### Record extracts

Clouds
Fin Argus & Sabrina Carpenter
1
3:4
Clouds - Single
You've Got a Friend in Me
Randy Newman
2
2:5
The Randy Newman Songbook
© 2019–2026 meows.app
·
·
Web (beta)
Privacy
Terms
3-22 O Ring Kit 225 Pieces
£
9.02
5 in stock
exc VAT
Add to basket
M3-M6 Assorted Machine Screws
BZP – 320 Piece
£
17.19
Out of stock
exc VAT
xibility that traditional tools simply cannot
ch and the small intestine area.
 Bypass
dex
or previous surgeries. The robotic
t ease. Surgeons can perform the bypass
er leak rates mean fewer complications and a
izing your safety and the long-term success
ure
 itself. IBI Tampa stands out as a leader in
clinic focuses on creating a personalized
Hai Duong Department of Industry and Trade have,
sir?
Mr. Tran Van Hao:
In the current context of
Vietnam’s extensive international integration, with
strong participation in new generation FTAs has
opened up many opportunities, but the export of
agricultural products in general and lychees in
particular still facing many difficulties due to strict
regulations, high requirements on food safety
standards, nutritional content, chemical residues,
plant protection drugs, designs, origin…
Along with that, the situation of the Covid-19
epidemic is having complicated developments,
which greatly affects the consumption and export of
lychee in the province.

######
### Record extracts

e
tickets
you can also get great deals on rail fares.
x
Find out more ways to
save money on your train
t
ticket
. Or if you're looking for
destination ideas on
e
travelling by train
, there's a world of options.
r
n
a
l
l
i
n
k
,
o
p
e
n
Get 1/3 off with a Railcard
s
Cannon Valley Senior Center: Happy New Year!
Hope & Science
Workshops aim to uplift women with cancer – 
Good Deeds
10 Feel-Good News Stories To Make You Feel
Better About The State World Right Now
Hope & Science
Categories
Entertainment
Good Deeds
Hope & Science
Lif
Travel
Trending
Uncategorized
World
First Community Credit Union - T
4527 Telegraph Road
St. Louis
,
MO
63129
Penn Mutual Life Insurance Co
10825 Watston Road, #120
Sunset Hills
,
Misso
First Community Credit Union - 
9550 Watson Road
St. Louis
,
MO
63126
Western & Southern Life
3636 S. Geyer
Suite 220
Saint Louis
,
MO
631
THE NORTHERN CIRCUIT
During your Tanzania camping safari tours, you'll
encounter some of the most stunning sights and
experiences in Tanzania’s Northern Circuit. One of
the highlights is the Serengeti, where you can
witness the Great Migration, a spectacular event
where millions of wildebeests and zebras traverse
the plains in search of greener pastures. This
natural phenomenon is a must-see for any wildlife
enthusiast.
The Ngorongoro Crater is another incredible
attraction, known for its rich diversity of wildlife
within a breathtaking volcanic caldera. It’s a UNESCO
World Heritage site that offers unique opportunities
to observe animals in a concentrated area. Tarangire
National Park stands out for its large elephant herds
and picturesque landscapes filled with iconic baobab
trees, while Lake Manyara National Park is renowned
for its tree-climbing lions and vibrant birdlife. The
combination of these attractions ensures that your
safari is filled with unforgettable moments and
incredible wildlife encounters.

######

Problem: Find each line in the items above that contains the string "your", treating uppercase and lowercase as different, and copy those lines out.

The completed task:
izing your safety and the long-term success
save money on your train
During your Tanzania camping safari tours, you'll
combination of these attractions ensures that your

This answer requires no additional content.